Start of Block
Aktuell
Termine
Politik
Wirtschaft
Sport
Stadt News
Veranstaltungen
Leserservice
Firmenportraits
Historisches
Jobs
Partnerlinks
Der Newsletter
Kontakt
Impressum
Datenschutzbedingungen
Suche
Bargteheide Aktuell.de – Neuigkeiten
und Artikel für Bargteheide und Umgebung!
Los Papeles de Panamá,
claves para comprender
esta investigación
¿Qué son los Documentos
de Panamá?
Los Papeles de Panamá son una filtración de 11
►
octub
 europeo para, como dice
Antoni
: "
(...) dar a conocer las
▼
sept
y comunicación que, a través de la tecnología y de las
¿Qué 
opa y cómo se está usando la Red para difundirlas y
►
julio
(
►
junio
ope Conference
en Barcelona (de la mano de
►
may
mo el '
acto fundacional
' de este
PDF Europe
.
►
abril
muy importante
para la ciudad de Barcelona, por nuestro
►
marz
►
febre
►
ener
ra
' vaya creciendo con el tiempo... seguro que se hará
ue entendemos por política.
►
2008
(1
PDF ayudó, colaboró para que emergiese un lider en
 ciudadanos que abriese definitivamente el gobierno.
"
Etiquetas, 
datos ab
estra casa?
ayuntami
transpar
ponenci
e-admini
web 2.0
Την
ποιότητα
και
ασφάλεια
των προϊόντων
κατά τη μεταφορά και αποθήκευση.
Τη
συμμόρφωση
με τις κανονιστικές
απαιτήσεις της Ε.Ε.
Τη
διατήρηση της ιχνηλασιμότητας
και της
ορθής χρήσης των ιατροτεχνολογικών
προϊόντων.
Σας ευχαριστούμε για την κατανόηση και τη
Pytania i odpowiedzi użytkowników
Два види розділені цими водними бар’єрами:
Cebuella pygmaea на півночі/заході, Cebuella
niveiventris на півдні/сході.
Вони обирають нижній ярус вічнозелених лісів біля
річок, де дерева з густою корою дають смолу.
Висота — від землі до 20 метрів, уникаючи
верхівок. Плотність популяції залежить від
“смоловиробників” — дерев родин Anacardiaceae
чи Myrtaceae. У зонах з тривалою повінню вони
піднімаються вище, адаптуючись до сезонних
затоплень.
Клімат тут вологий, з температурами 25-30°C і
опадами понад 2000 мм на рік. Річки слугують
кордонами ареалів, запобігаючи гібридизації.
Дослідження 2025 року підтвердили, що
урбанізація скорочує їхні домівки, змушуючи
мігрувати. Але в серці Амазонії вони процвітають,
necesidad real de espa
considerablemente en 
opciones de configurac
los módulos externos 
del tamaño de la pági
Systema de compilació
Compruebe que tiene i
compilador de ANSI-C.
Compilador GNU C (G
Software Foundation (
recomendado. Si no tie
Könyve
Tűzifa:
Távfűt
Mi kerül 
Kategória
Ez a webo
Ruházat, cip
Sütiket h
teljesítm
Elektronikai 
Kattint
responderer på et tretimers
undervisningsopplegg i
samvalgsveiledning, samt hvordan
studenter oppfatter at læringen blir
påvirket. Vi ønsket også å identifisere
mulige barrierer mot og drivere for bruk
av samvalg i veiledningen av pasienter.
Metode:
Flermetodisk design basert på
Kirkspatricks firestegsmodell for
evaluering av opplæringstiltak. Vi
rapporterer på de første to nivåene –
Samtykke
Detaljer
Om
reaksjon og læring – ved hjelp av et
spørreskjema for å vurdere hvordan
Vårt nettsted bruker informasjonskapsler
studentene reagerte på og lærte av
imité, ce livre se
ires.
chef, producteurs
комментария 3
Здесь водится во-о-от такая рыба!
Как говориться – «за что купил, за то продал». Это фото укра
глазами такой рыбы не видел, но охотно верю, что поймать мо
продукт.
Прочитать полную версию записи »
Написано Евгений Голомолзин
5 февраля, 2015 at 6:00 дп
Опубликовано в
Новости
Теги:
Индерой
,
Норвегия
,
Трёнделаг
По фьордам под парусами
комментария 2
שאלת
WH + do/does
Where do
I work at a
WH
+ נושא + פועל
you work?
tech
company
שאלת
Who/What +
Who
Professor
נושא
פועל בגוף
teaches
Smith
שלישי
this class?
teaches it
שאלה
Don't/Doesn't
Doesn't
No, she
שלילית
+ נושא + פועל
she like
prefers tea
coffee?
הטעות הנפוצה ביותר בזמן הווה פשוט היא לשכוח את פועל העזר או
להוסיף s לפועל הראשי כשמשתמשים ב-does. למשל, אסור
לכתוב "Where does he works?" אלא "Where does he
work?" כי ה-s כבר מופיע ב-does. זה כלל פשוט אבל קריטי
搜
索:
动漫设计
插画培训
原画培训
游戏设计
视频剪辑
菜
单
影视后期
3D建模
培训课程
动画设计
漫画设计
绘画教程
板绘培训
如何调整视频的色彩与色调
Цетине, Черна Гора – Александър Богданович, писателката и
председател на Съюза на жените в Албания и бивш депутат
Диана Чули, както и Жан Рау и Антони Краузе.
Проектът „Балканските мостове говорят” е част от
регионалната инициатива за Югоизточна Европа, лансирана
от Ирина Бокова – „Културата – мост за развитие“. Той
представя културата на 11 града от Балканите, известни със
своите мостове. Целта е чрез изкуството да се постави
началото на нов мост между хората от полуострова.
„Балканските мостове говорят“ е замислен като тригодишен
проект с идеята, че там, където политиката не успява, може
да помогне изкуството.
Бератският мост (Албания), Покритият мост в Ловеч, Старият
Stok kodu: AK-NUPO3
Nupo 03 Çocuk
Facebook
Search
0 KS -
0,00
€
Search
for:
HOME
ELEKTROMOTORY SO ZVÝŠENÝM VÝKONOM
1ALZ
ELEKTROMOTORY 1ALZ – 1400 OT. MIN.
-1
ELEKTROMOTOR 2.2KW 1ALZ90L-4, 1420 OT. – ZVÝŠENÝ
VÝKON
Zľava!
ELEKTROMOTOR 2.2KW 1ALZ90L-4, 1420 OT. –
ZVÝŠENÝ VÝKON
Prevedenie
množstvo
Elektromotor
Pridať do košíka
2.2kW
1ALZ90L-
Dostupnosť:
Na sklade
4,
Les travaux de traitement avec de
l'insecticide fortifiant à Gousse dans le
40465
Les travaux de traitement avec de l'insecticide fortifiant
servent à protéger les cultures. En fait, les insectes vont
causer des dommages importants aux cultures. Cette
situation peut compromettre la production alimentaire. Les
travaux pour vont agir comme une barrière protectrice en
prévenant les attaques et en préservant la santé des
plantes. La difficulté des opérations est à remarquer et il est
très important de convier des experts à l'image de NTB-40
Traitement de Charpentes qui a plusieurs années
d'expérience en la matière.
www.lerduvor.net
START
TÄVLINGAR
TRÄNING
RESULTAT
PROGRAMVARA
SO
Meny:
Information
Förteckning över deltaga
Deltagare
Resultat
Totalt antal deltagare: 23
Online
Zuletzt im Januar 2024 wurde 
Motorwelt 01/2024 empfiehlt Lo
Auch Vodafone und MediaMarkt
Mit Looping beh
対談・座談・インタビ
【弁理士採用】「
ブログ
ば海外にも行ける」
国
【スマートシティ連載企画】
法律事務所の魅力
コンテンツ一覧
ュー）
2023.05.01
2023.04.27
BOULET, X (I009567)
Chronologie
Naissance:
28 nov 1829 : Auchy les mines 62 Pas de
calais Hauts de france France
End of Block
Task item: Return every line of the data above verbatim, keeping the original order and line breaks.

Answer box:
Aktuell
Termine
Politik
Wirtschaft
Sport
Stadt News
Veranstaltungen
Leserservice
Firmenportraits
Historisches
Jobs
Partnerlinks
Der Newsletter
Kontakt
Impressum
Datenschutzbedingungen
Suche
Bargteheide Aktuell.de – Neuigkeiten
und Artikel für Bargteheide und Umgebung!
Los Papeles de Panamá,
claves para comprender
esta investigación
¿Qué son los Documentos
de Panamá?
Los Papeles de Panamá son una filtración de 11
►
octub
 europeo para, como dice
Antoni
: "
(...) dar a conocer las
▼
sept
y comunicación que, a través de la tecnología y de las
¿Qué 
opa y cómo se está usando la Red para difundirlas y
►
julio
(
►
junio
ope Conference
en Barcelona (de la mano de
►
may
mo el '
acto fundacional
' de este
PDF Europe
.
►
abril
muy importante
para la ciudad de Barcelona, por nuestro
►
marz
►
febre
►
ener
ra
' vaya creciendo con el tiempo... seguro que se hará
ue entendemos por política.
►
2008
(1
PDF ayudó, colaboró para que emergiese un lider en
 ciudadanos que abriese definitivamente el gobierno.
"
Etiquetas, 
datos ab
estra casa?
ayuntami
transpar
ponenci
e-admini
web 2.0
Την
ποιότητα
και
ασφάλεια
των προϊόντων
κατά τη μεταφορά και αποθήκευση.
Τη
συμμόρφωση
με τις κανονιστικές
απαιτήσεις της Ε.Ε.
Τη
διατήρηση της ιχνηλασιμότητας
και της
ορθής χρήσης των ιατροτεχνολογικών
προϊόντων.
Σας ευχαριστούμε για την κατανόηση και τη
Pytania i odpowiedzi użytkowników
Два види розділені цими водними бар’єрами:
Cebuella pygmaea на півночі/заході, Cebuella
niveiventris на півдні/сході.
Вони обирають нижній ярус вічнозелених лісів біля
річок, де дерева з густою корою дають смолу.
Висота — від землі до 20 метрів, уникаючи
верхівок. Плотність популяції залежить від
“смоловиробників” — дерев родин Anacardiaceae
чи Myrtaceae. У зонах з тривалою повінню вони
піднімаються вище, адаптуючись до сезонних
затоплень.
Клімат тут вологий, з температурами 25-30°C і
опадами понад 2000 мм на рік. Річки слугують
кордонами ареалів, запобігаючи гібридизації.
Дослідження 2025 року підтвердили, що
урбанізація скорочує їхні домівки, змушуючи
мігрувати. Але в серці Амазонії вони процвітають,
necesidad real de espa
considerablemente en 
opciones de configurac
los módulos externos 
del tamaño de la pági
Systema de compilació
Compruebe que tiene i
compilador de ANSI-C.
Compilador GNU C (G
Software Foundation (
recomendado. Si no tie
Könyve
Tűzifa:
Távfűt
Mi kerül 
Kategória
Ez a webo
Ruházat, cip
Sütiket h
teljesítm
Elektronikai 
Kattint
responderer på et tretimers
undervisningsopplegg i
samvalgsveiledning, samt hvordan
studenter oppfatter at læringen blir
påvirket. Vi ønsket også å identifisere
mulige barrierer mot og drivere for bruk
av samvalg i veiledningen av pasienter.
Metode:
Flermetodisk design basert på
Kirkspatricks firestegsmodell for
evaluering av opplæringstiltak. Vi
rapporterer på de første to nivåene –
Samtykke
Detaljer
Om
reaksjon og læring – ved hjelp av et
spørreskjema for å vurdere hvordan
Vårt nettsted bruker informasjonskapsler
studentene reagerte på og lærte av
imité, ce livre se
ires.
chef, producteurs
комментария 3
Здесь водится во-о-от такая рыба!
Как говориться – «за что купил, за то продал». Это фото укра
глазами такой рыбы не видел, но охотно верю, что поймать мо
продукт.
Прочитать полную версию записи »
Написано Евгений Голомолзин
5 февраля, 2015 at 6:00 дп
Опубликовано в
Новости
Теги:
Индерой
,
Норвегия
,
Трёнделаг
По фьордам под парусами
комментария 2
שאלת
WH + do/does
Where do
I work at a
WH
+ נושא + פועל
you work?
tech
company
שאלת
Who/What +
Who
Professor
נושא
פועל בגוף
teaches
Smith
שלישי
this class?
teaches it
שאלה
Don't/Doesn't
Doesn't
No, she
שלילית
+ נושא + פועל
she like
prefers tea
coffee?
הטעות הנפוצה ביותר בזמן הווה פשוט היא לשכוח את פועל העזר או
להוסיף s לפועל הראשי כשמשתמשים ב-does. למשל, אסור
לכתוב "Where does he works?" אלא "Where does he
work?" כי ה-s כבר מופיע ב-does. זה כלל פשוט אבל קריטי
搜
索:
动漫设计
插画培训
原画培训
游戏设计
视频剪辑
菜
单
影视后期
3D建模
培训课程
动画设计
漫画设计
绘画教程
板绘培训
如何调整视频的色彩与色调
Цетине, Черна Гора – Александър Богданович, писателката и
председател на Съюза на жените в Албания и бивш депутат
Диана Чули, както и Жан Рау и Антони Краузе.
Проектът „Балканските мостове говорят” е част от
регионалната инициатива за Югоизточна Европа, лансирана
от Ирина Бокова – „Културата – мост за развитие“. Той
представя културата на 11 града от Балканите, известни със
своите мостове. Целта е чрез изкуството да се постави
началото на нов мост между хората от полуострова.
„Балканските мостове говорят“ е замислен като тригодишен
проект с идеята, че там, където политиката не успява, може
да помогне изкуството.
Бератският мост (Албания), Покритият мост в Ловеч, Старият
Stok kodu: AK-NUPO3
Nupo 03 Çocuk
Facebook
Search
0 KS -
0,00
€
Search
for:
HOME
ELEKTROMOTORY SO ZVÝŠENÝM VÝKONOM
1ALZ
ELEKTROMOTORY 1ALZ – 1400 OT. MIN.
-1
ELEKTROMOTOR 2.2KW 1ALZ90L-4, 1420 OT. – ZVÝŠENÝ
VÝKON
Zľava!
ELEKTROMOTOR 2.2KW 1ALZ90L-4, 1420 OT. –
ZVÝŠENÝ VÝKON
Prevedenie
množstvo
Elektromotor
Pridať do košíka
2.2kW
1ALZ90L-
Dostupnosť:
Na sklade
4,
Les travaux de traitement avec de
l'insecticide fortifiant à Gousse dans le
40465
Les travaux de traitement avec de l'insecticide fortifiant
servent à protéger les cultures. En fait, les insectes vont
causer des dommages importants aux cultures. Cette
situation peut compromettre la production alimentaire. Les
travaux pour vont agir comme une barrière protectrice en
prévenant les attaques et en préservant la santé des
plantes. La difficulté des opérations est à remarquer et il est
très important de convier des experts à l'image de NTB-40
Traitement de Charpentes qui a plusieurs années
d'expérience en la matière.
www.lerduvor.net
START
TÄVLINGAR
TRÄNING
RESULTAT
PROGRAMVARA
SO
Meny:
Information
Förteckning över deltaga
Deltagare
Resultat
Totalt antal deltagare: 23
Online
Zuletzt im Januar 2024 wurde 
Motorwelt 01/2024 empfiehlt Lo
Auch Vodafone und MediaMarkt
Mit Looping beh
対談・座談・インタビ
【弁理士採用】「
ブログ
ば海外にも行ける」
国
【スマートシティ連載企画】
法律事務所の魅力
コンテンツ一覧
ュー）
2023.05.01
2023.04.27
BOULET, X (I009567)
Chronologie
Naissance:
28 nov 1829 : Auchy les mines 62 Pas de
calais Hauts de france France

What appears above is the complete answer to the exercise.